■ **AIM OF THE EXERCISE**
Rewrite every row below with "hour gridlines" changed to "hour grid lines" and everything else left as is.
--- start of DATA ROWS ---
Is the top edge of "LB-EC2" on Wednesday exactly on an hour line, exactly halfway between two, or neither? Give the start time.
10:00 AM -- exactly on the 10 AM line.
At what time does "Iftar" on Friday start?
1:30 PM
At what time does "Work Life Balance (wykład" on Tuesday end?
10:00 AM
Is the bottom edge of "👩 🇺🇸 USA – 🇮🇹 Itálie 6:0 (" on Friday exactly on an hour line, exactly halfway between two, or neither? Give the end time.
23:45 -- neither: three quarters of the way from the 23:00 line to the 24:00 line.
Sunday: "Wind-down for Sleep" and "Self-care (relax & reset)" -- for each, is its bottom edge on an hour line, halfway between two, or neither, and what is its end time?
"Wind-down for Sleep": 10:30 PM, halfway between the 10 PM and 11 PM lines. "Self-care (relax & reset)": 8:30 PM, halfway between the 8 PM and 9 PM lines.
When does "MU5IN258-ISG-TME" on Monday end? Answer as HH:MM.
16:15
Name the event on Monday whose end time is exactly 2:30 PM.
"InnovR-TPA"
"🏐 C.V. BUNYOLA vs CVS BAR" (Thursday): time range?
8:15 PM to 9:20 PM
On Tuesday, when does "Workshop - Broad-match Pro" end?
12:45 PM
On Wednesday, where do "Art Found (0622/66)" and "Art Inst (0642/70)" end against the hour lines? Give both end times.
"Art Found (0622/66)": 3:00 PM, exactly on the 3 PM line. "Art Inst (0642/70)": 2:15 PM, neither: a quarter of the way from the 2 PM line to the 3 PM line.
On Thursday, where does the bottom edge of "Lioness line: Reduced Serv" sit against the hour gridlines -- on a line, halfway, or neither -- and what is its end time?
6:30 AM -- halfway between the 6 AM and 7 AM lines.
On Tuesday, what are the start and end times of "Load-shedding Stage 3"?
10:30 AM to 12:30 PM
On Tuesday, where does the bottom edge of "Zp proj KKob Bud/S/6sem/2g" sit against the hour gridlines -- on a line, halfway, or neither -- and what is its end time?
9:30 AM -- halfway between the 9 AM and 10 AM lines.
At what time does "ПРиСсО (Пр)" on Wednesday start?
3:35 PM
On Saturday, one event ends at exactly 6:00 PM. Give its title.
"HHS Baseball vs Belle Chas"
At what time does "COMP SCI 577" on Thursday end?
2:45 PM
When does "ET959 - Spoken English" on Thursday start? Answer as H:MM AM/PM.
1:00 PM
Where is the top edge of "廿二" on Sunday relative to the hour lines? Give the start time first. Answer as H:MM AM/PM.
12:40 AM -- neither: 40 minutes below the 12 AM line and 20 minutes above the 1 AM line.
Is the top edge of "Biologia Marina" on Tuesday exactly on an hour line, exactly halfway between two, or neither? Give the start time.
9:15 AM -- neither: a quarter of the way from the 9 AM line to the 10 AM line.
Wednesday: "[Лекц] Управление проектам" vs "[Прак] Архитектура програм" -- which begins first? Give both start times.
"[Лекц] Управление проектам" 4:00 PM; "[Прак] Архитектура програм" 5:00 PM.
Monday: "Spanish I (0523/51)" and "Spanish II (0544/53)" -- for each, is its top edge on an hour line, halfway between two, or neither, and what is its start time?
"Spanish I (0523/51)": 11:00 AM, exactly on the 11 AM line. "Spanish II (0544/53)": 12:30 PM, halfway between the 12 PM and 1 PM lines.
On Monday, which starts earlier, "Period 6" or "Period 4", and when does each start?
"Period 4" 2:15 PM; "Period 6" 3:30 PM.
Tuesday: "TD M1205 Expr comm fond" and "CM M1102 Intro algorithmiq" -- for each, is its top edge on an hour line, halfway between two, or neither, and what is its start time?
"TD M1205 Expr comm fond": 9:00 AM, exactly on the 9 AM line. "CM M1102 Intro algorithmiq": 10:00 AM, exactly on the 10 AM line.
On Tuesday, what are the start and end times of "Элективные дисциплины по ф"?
--- end of DATA ROWS ---
■ **CORRECT RESPONSE**
Is the top edge of "LB-EC2" on Wednesday exactly on an hour line, exactly halfway between two, or neither? Give the start time.
10:00 AM -- exactly on the 10 AM line.
At what time does "Iftar" on Friday start?
1:30 PM
At what time does "Work Life Balance (wykład" on Tuesday end?
10:00 AM
Is the bottom edge of "👩 🇺🇸 USA – 🇮🇹 Itálie 6:0 (" on Friday exactly on an hour line, exactly halfway between two, or neither? Give the end time.
23:45 -- neither: three quarters of the way from the 23:00 line to the 24:00 line.
Sunday: "Wind-down for Sleep" and "Self-care (relax & reset)" -- for each, is its bottom edge on an hour line, halfway between two, or neither, and what is its end time?
"Wind-down for Sleep": 10:30 PM, halfway between the 10 PM and 11 PM lines. "Self-care (relax & reset)": 8:30 PM, halfway between the 8 PM and 9 PM lines.
When does "MU5IN258-ISG-TME" on Monday end? Answer as HH:MM.
16:15
Name the event on Monday whose end time is exactly 2:30 PM.
"InnovR-TPA"
"🏐 C.V. BUNYOLA vs CVS BAR" (Thursday): time range?
8:15 PM to 9:20 PM
On Tuesday, when does "Workshop - Broad-match Pro" end?
12:45 PM
On Wednesday, where do "Art Found (0622/66)" and "Art Inst (0642/70)" end against the hour lines? Give both end times.
"Art Found (0622/66)": 3:00 PM, exactly on the 3 PM line. "Art Inst (0642/70)": 2:15 PM, neither: a quarter of the way from the 2 PM line to the 3 PM line.
On Thursday, where does the bottom edge of "Lioness line: Reduced Serv" sit against the hour grid lines -- on a line, halfway, or neither -- and what is its end time?
6:30 AM -- halfway between the 6 AM and 7 AM lines.
On Tuesday, what are the start and end times of "Load-shedding Stage 3"?
10:30 AM to 12:30 PM
On Tuesday, where does the bottom edge of "Zp proj KKob Bud/S/6sem/2g" sit against the hour grid lines -- on a line, halfway, or neither -- and what is its end time?
9:30 AM -- halfway between the 9 AM and 10 AM lines.
At what time does "ПРиСсО (Пр)" on Wednesday start?
3:35 PM
On Saturday, one event ends at exactly 6:00 PM. Give its title.
"HHS Baseball vs Belle Chas"
At what time does "COMP SCI 577" on Thursday end?
2:45 PM
When does "ET959 - Spoken English" on Thursday start? Answer as H:MM AM/PM.
1:00 PM
Where is the top edge of "廿二" on Sunday relative to the hour lines? Give the start time first. Answer as H:MM AM/PM.
12:40 AM -- neither: 40 minutes below the 12 AM line and 20 minutes above the 1 AM line.
Is the top edge of "Biologia Marina" on Tuesday exactly on an hour line, exactly halfway between two, or neither? Give the start time.
9:15 AM -- neither: a quarter of the way from the 9 AM line to the 10 AM line.
Wednesday: "[Лекц] Управление проектам" vs "[Прак] Архитектура програм" -- which begins first? Give both start times.
"[Лекц] Управление проектам" 4:00 PM; "[Прак] Архитектура програм" 5:00 PM.
Monday: "Spanish I (0523/51)" and "Spanish II (0544/53)" -- for each, is its top edge on an hour line, halfway between two, or neither, and what is its start time?
"Spanish I (0523/51)": 11:00 AM, exactly on the 11 AM line. "Spanish II (0544/53)": 12:30 PM, halfway between the 12 PM and 1 PM lines.
On Monday, which starts earlier, "Period 6" or "Period 4", and when does each start?
"Period 4" 2:15 PM; "Period 6" 3:30 PM.
Tuesday: "TD M1205 Expr comm fond" and "CM M1102 Intro algorithmiq" -- for each, is its top edge on an hour line, halfway between two, or neither, and what is its start time?
"TD M1205 Expr comm fond": 9:00 AM, exactly on the 9 AM line. "CM M1102 Intro algorithmiq": 10:00 AM, exactly on the 10 AM line.
On Tuesday, what are the start and end times of "Элективные дисциплины по ф"?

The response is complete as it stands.